-
Notifications
You must be signed in to change notification settings - Fork 1.2k
Description
Jira Link: DB-20480
Description
Summary
On macOS, yb-tserver fails with Too many open files (EMFILE) errors when managing more than ~2,700 tablets (e.g. 2 databases with ~1,500 hash-sharded tables and secondary indexes). This happens even when ulimit -n, kern.maxfilesperproc, and kern.maxfiles are all set well above the failing threshold.
The root cause is that RocksDB's NewSequentialFile and NewLogger use fopen(), which on macOS/FreeBSD is capped at ~32,767 simultaneous FILE* streams due to the _file field in the FILE struct being a short.
Root Cause
Apple's libc (derived from FreeBSD) stores the file descriptor inside the FILE struct as a short (source).
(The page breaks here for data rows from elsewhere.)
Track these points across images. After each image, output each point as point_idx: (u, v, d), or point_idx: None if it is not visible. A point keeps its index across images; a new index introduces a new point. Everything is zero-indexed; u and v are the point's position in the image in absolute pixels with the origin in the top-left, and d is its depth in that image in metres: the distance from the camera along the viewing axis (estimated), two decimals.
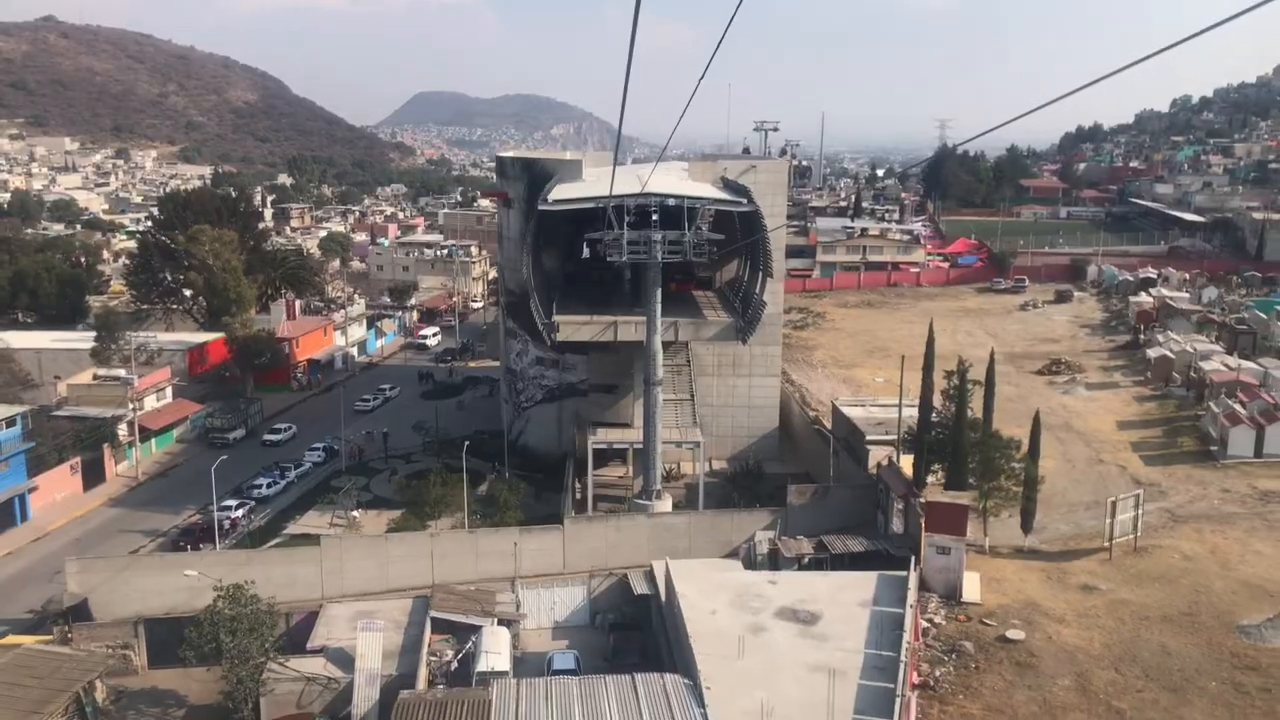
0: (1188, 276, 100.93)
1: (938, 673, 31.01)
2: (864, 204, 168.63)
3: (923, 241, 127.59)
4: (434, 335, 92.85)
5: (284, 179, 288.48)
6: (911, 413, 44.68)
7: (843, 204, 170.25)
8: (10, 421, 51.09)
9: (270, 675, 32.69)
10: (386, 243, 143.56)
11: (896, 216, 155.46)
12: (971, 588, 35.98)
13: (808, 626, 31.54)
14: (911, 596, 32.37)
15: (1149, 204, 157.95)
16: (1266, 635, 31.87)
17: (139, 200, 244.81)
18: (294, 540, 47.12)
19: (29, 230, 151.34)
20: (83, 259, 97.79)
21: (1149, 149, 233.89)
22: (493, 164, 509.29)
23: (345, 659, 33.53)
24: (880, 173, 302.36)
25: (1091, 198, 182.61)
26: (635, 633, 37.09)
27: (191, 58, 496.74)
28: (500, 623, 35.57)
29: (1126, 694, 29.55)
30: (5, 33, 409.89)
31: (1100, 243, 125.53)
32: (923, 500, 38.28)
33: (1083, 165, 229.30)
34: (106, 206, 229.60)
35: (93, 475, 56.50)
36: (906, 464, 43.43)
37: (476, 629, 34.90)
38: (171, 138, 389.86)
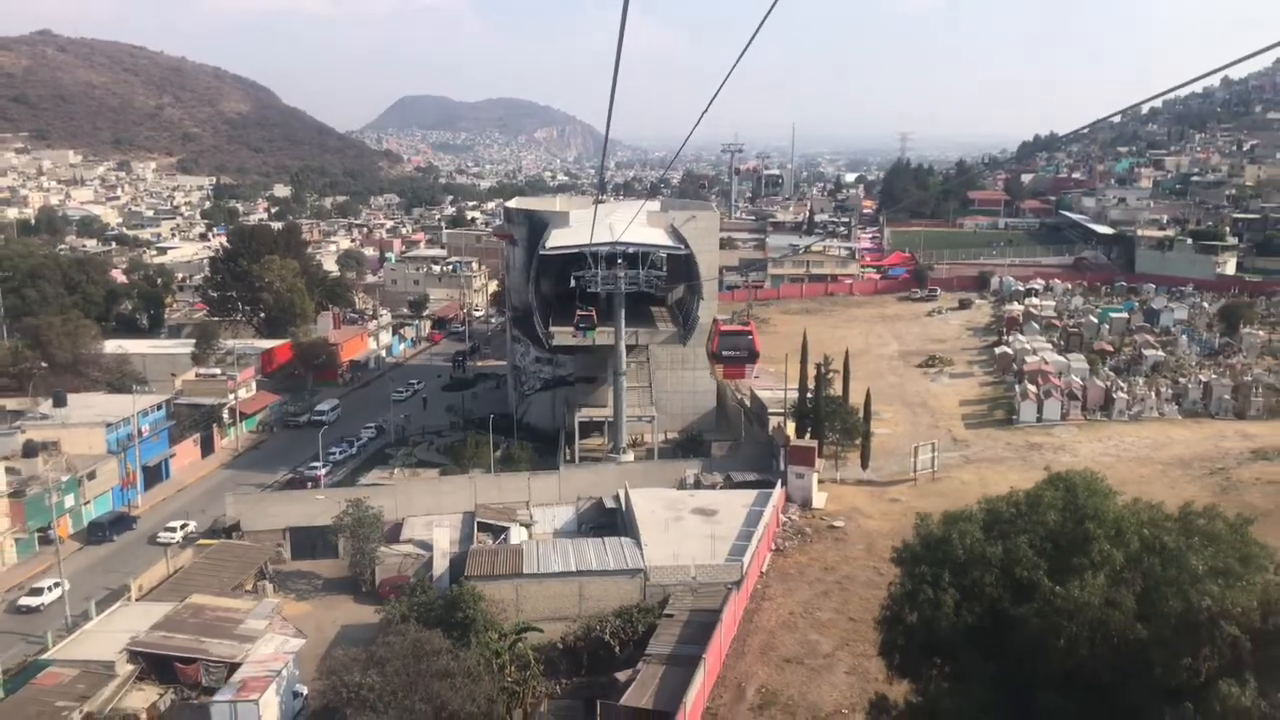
0: (1070, 286, 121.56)
1: (786, 544, 51.61)
2: (823, 217, 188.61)
3: (859, 255, 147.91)
4: (332, 409, 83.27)
5: (280, 189, 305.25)
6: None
7: (799, 219, 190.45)
8: (159, 406, 71.10)
9: (380, 554, 52.92)
10: (393, 257, 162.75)
11: (845, 231, 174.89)
12: (819, 500, 56.60)
13: (709, 517, 52.18)
14: (774, 501, 52.98)
15: (1075, 216, 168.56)
16: None
17: (151, 214, 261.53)
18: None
19: (62, 247, 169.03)
20: (158, 279, 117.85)
21: (1094, 160, 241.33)
22: (478, 169, 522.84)
23: (425, 545, 53.68)
24: (851, 178, 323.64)
25: (1032, 209, 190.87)
26: (605, 531, 57.38)
27: (184, 69, 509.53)
28: (521, 525, 55.92)
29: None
30: (5, 47, 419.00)
31: (1028, 254, 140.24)
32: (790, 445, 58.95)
33: (1029, 176, 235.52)
34: (121, 220, 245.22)
35: (206, 447, 76.41)
36: (792, 427, 64.04)
37: (506, 529, 55.20)
38: (169, 149, 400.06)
There is an unconditional guard in fopen.c:
/*
* File descriptors are a full int, but _file is only a short.
* If we get a valid file descriptor that is greater than
* SHRT_MAX, then the fd will get sign-extended into an
* invalid file descriptor. Handle this case by failing the open.
*/
if (f > SHRT_MAX) {
fp->_flags = 0; /* release */
_close(f);
errno = EMFILE;
return (NULL);
}This check applies even when _DARWIN_UNLIMITED_STREAMS is defined — that flag only changes stream allocation counts via __sfp(), not the fd range check. The same limit exists in fdopen().
The raw open() syscall has no such limit.
The two fopen() call sites in RocksDB that hit this are:
src/yb/rocksdb/util/env_posix.cc—NewSequentialFile(reads OPTIONS, CURRENT, SST metadata during tablet bootstrap)src/yb/rocksdb/util/env_posix.cc—NewLogger(creates per-RocksDB LOG files)
Steps to Reproduce
Requires macOS. Ensure system limits are raised first:
sudo sysctl -w kern.maxvnodes=1048576
sudo launchctl limit maxfiles 1048576 unlimited
ulimit -n 1048576Start a single-node cluster with 1 tablet per table:
bin/yugabyted start \
--base_dir /tmp/yb-emfile-repro \
--listen 127.0.0.1 \
--tserver_flags "ysql_num_shards_per_tserver=1,yb_num_shards_per_tserver=1,tablet_replicas_per_core_limit=0,tablet_replicas_per_gig_limit=0" \
--master_flags "ysql_num_shards_per_tserver=1,yb_num_shards_per_tserver=1,replication_factor=1,tablet_replicas_per_core_limit=0,tablet_replicas_per_gig_limit=0"Create 2 databases with 1,500 tables and 1 secondary index each:
YSQLSH="bin/ysqlsh -h 127.0.0.1 -U yugabyte"
for db in testdb1 testdb2; do
$YSQLSH -d yugabyte -c "CREATE DATABASE $db;"
for batch in $(seq 0 14); do
SQL=""
for i in $(seq $((batch*100+1)) $((batch*100+100))); do
SQL="${SQL}CREATE TABLE t${i}(id INT PRIMARY KEY, val TEXT);"
SQL="${SQL}CREATE INDEX t${i}_val_idx ON t${i}(val);"
done
$YSQLSH -d $db -c "$SQL"
done
doneDuring creation of testdb2, the tserver log will show errors like:
E tablet.cc:1224] Failed to open a RocksDB database:
IO error (env_posix.cc:592): .../CURRENT (num opened files 32770): Too many open files (system error 24)
Table creation will stall or fail with Timed out waiting for table creation.
Suggested Fix
Replace fopen() / FILE* with raw POSIX open() / read() / write() in NewSequentialFile and NewLogger, and update PosixSequentialFile and PosixLogger accordingly. Both classes already store the raw fd internally (via fileno()), so this is a minimal change. The same pattern is already used by PosixRandomAccessFile and PosixWritableFile, which use open() / pread() / write() directly.
Linux is unaffected — glibc's FILE struct uses a full int for the fd field.
Environment
- macOS Sequoia 15.x (Darwin 25.3.0), Apple Silicon
- YugabyteDB built from source (master branch)
- Single-node cluster, 1 tablet per table
Issue Type
kind/enhancement
Warning: Please confirm that this issue does not contain any sensitive information
- I confirm this issue does not contain any sensitive information.